My greatest challenge in writing the Velvet Bridge was to tell the tale in such a way to expose the flaws in my protagonist, Mattie Featherstone, and not leave the reader disliking her. Even though the behavior and life decisions Mattie makes in the beginning are below the standard of acceptable behavior and decency, particularly for a mother, my job is to make sure the reader loves her anyway.

True-to-life fiction is different from other kinds of fiction, in that the writer must not wander away from the truth, must not sugarcoat, or whitewash. Two principles I know to be true: the first is that not one of us knows the real value of our worth, the stuff we are made of, until we have been tested by powers beyond our control; the other is that until we have walked in their shoes, we are not qualified to judge anyone. On these two premises, Mattie’s character is based.

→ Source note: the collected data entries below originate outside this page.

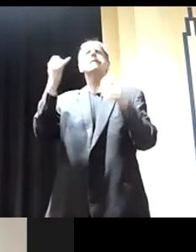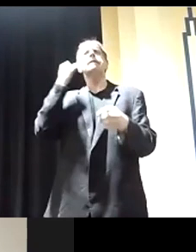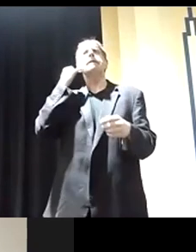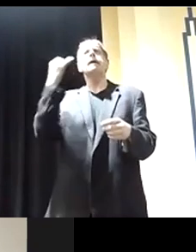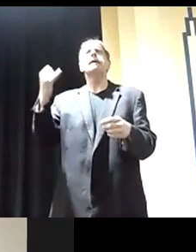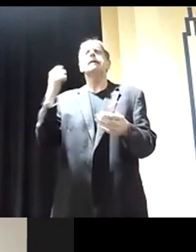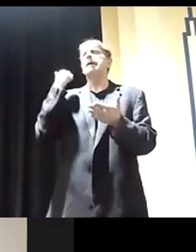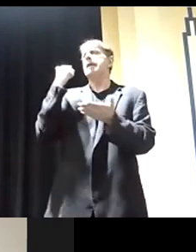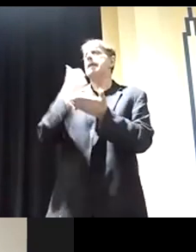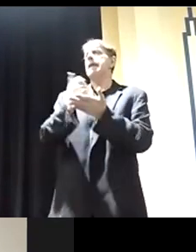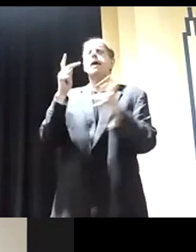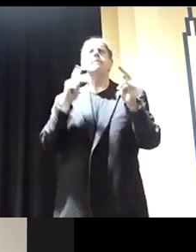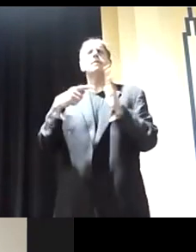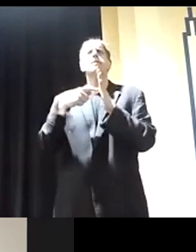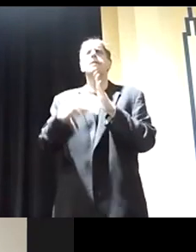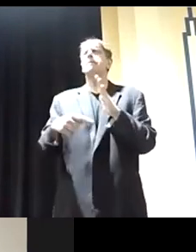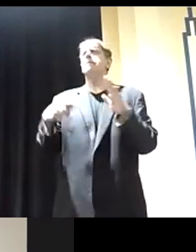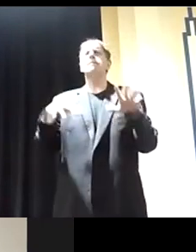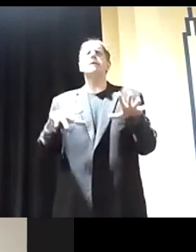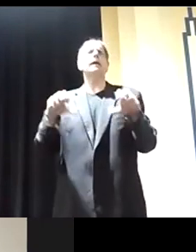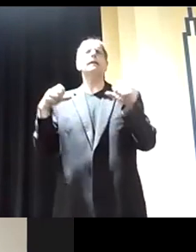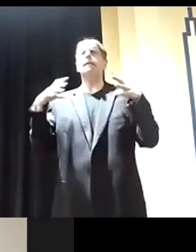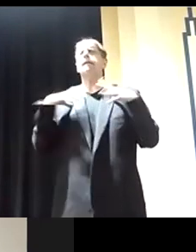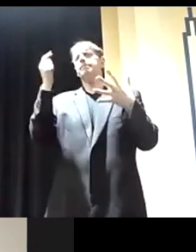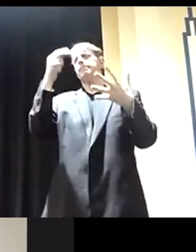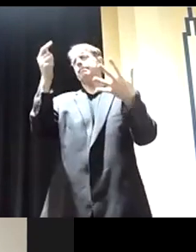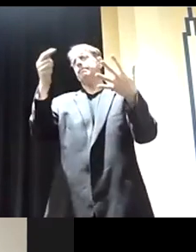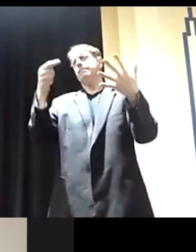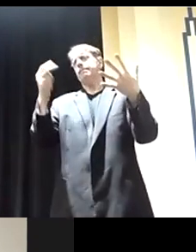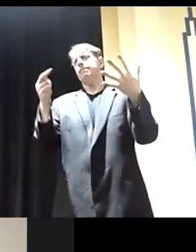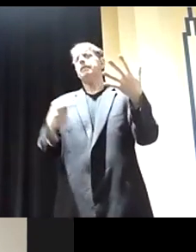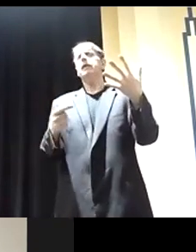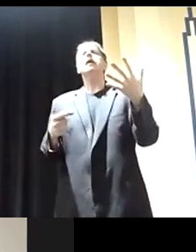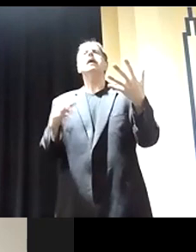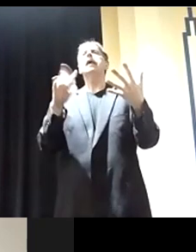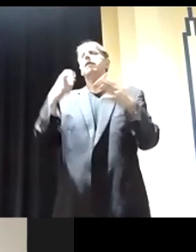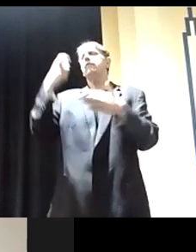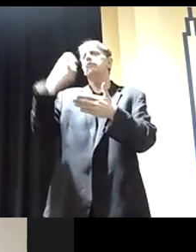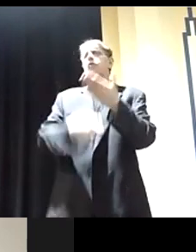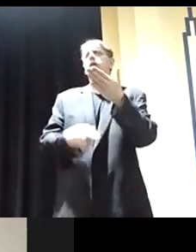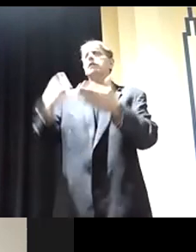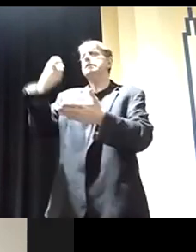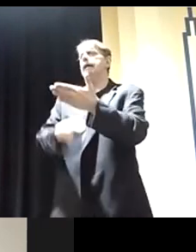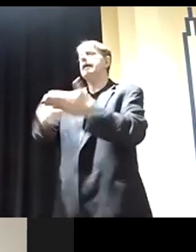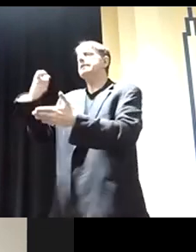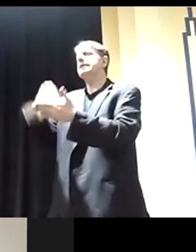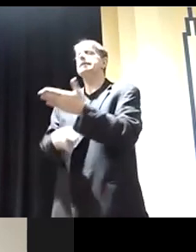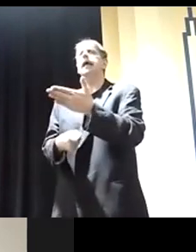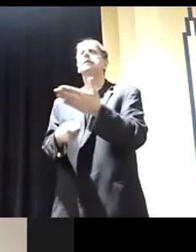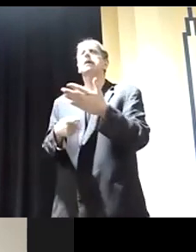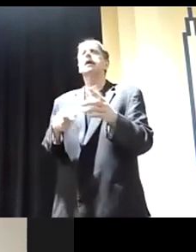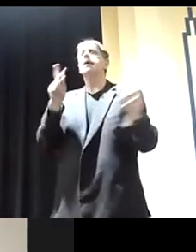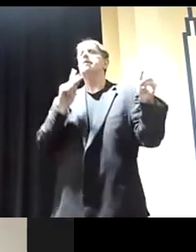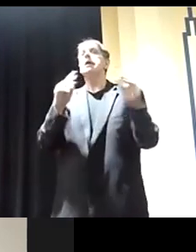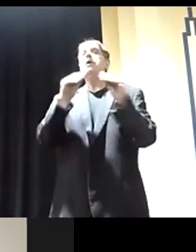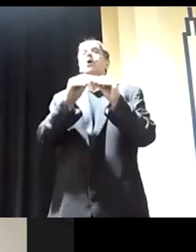with all the things that they need, pay leave, that's that, and the other thing. mean, taxes, if you keep charging people taxes, they lose money, then they can't pay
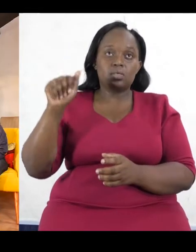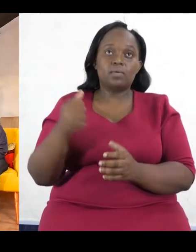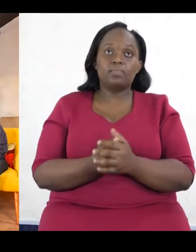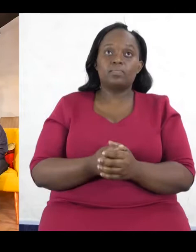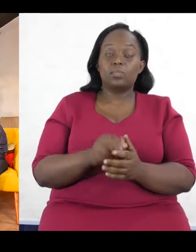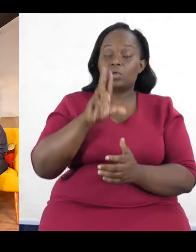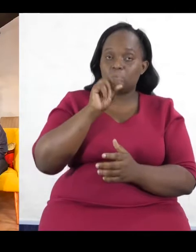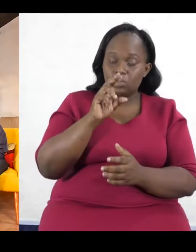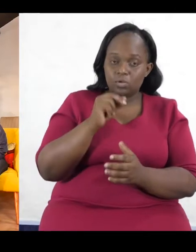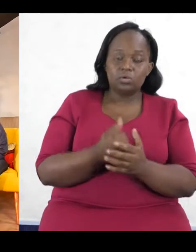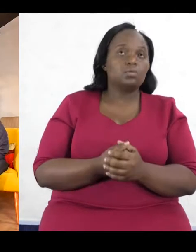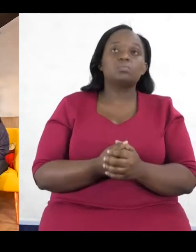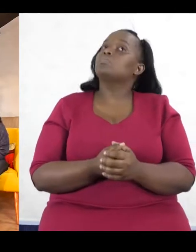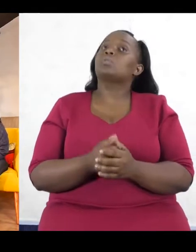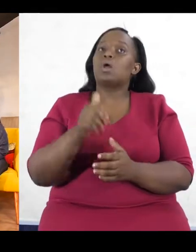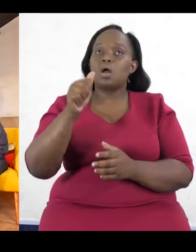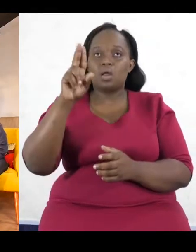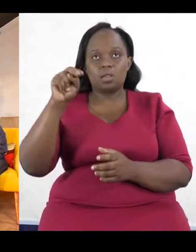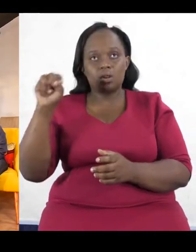Otega at Aweza. Oh, that's nice.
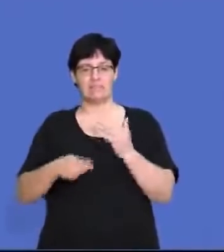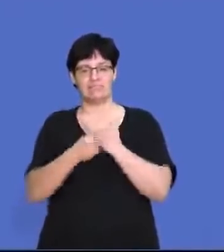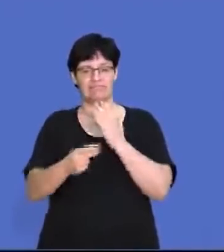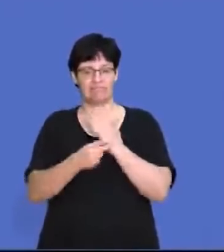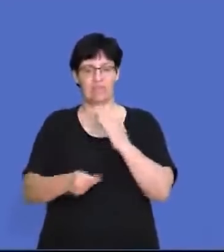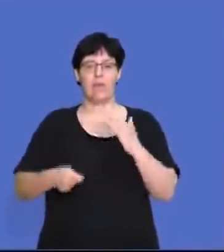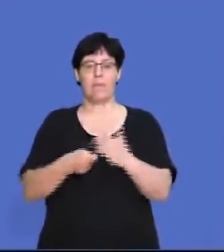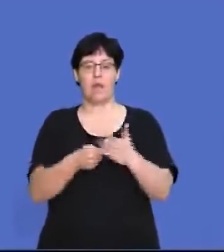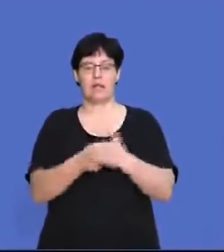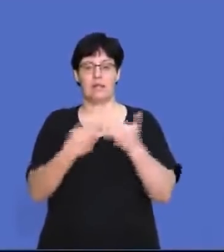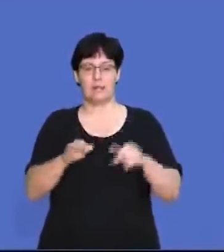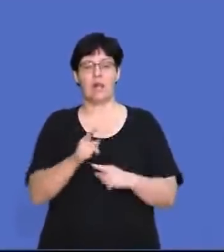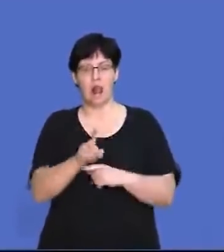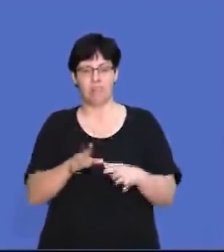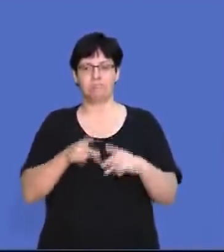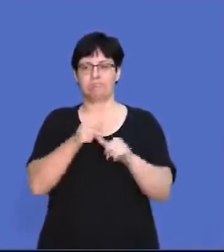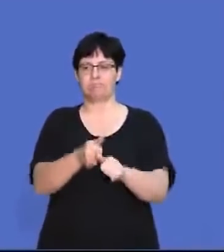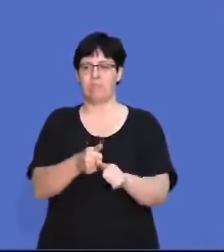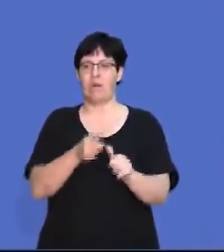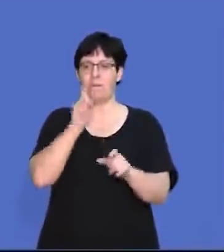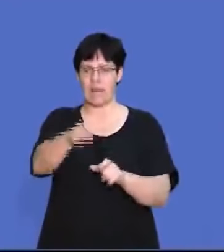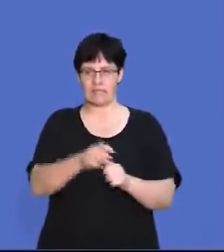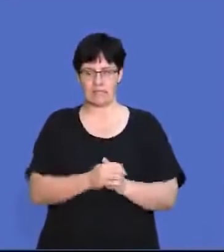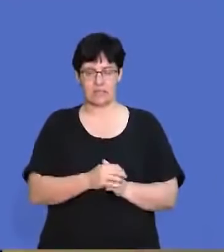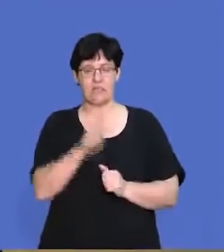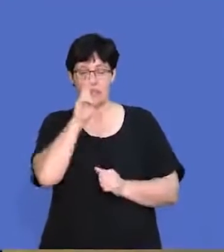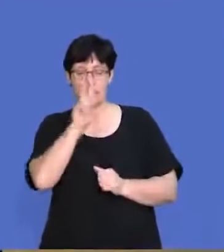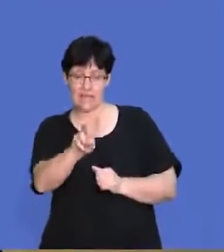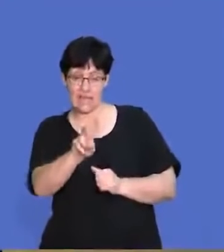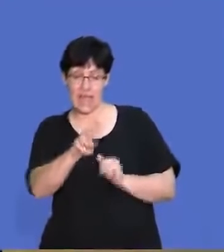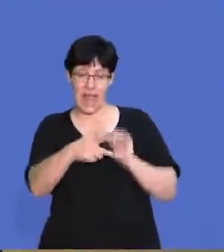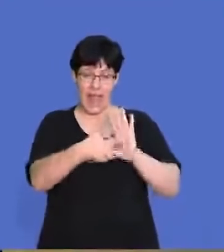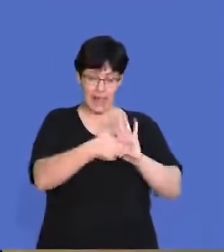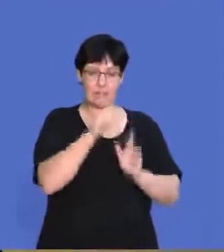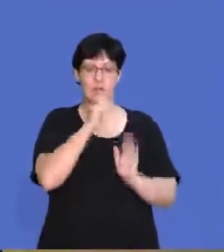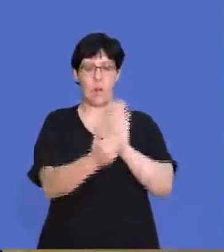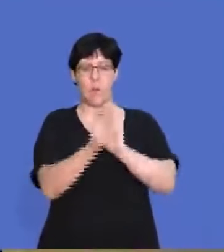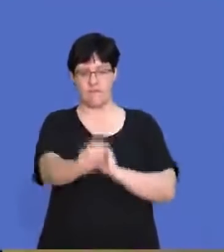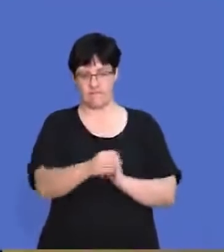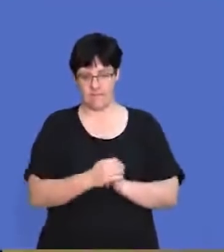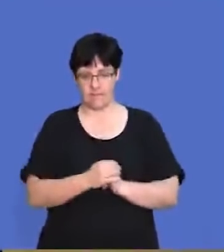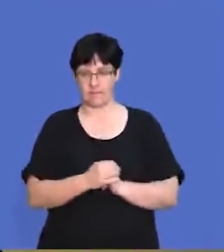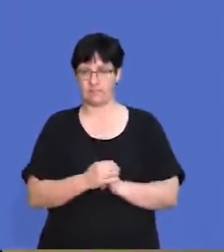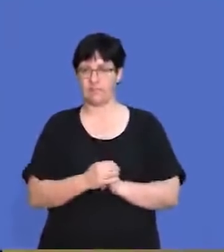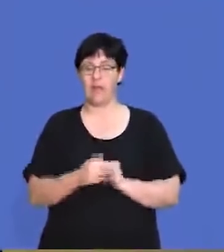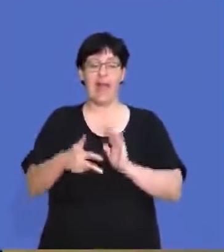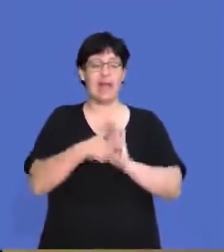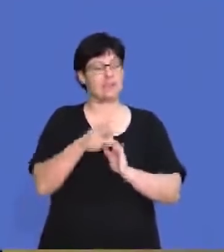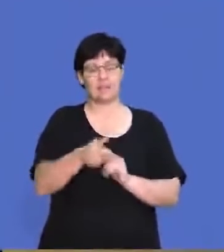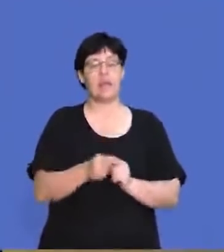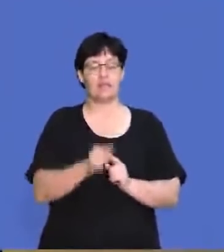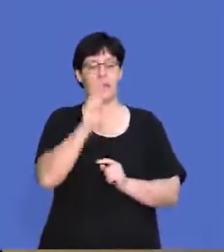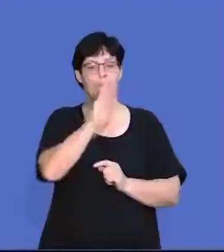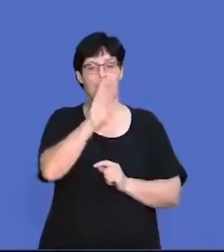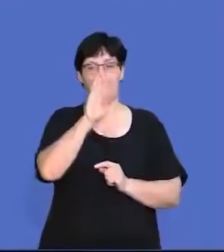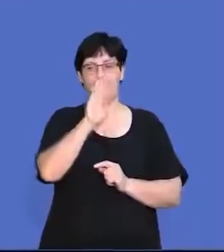complying with in the scenario above. All right, so the minute you see the word act, you know that it's a law. All right, so let's look at what act is there,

The callousness Mattie exhibits toward her children, depicting the reality of the time and place, contrasts the love she showed for them prior to her husband’s death. Clearly, this indicates that something has gone "haywire" inside her. I found myself at the mercy of the character and her experiences, her behavior and her choices, wishing not to offend the reader with the vulgarity and crude associations to which the widowed Mattie subjects herself and her daughters. I think the most difficult thing a fiction writer faces is allowing a character to develop in her own way. The circumstances must be allowed to influence, and often dictate, the character’s choices, not always the writer’s. In The Velvet Bridge, I had to give Mattie complete freedom to royally screw up, to color herself in such a bad light that I ran the risk of alienating the reader.

I want the reader to forgive her and care about her, rejoicing with her when she overcomes and triumphs in the end. In real life situations, the person who stumbles, but prevails, and moves forward in a positive way, gains respect, past sins forgiven. True to life fiction should mirror real life, and the assumption is that the reader will react to the fictitious drama the way he or she would to real life drama. When this does not happen, the writer has failed in presenting the right tone in the storytelling.

When the protagonist is a mother, like Mattie in The Velvet Bridge, and ill-equipped psychologically, and sociologically, to cope with what life has dealt her, the result can be devastating and far-reaching. Therein lies the tension, the dynamics for a rich tale, both in plot and character development. But it takes a fine hand indeed to know what to lend to, or take away from, the process. A good, plausible accounting for why the protagonist reacts in a particular way to events and situations requires complete knowledge of her by the writer.

I find myself exploring, in most of my writing, circumstances where people are in conflict with their own environment and their need to escape—no matter what. I am drawn to the conditions of poverty and ignorance, and the injustice and the absence of dignity found there. Most people do not choose to live in poverty, or in ignorance. Too often they simply lack the physical, emotional, or mental strength required to rise above the daily grind of it, in an honorable and noble way. The very nature of poverty and ignorance keeps people trapped by it, enslaved in a curious way to its degradation.

There is such a need for intervention, even now in the 21st Century. Reports show as many as one out of five adults is illiterate, unable to read most of the writing on their own paychecks. Children are growing up illiterate and abused more today than ever. Government can only do so much, but the human touch—the helping hands and caring hearts of gentle people in every community—can change lives, strengthening families for generations to come.

Women—poor, uneducated, and without assistance—like Mattie, living out their lives during the first half of the 20th Century, rarely raised themselves above such a low position. Without the intervention of kind people, concerned citizens, women like Mattie were lost, their lives wasted. The Velvet Bridge is a story with a happy ending, one I wish I could create for all women and children living in poverty, abuse, and illiteracy today.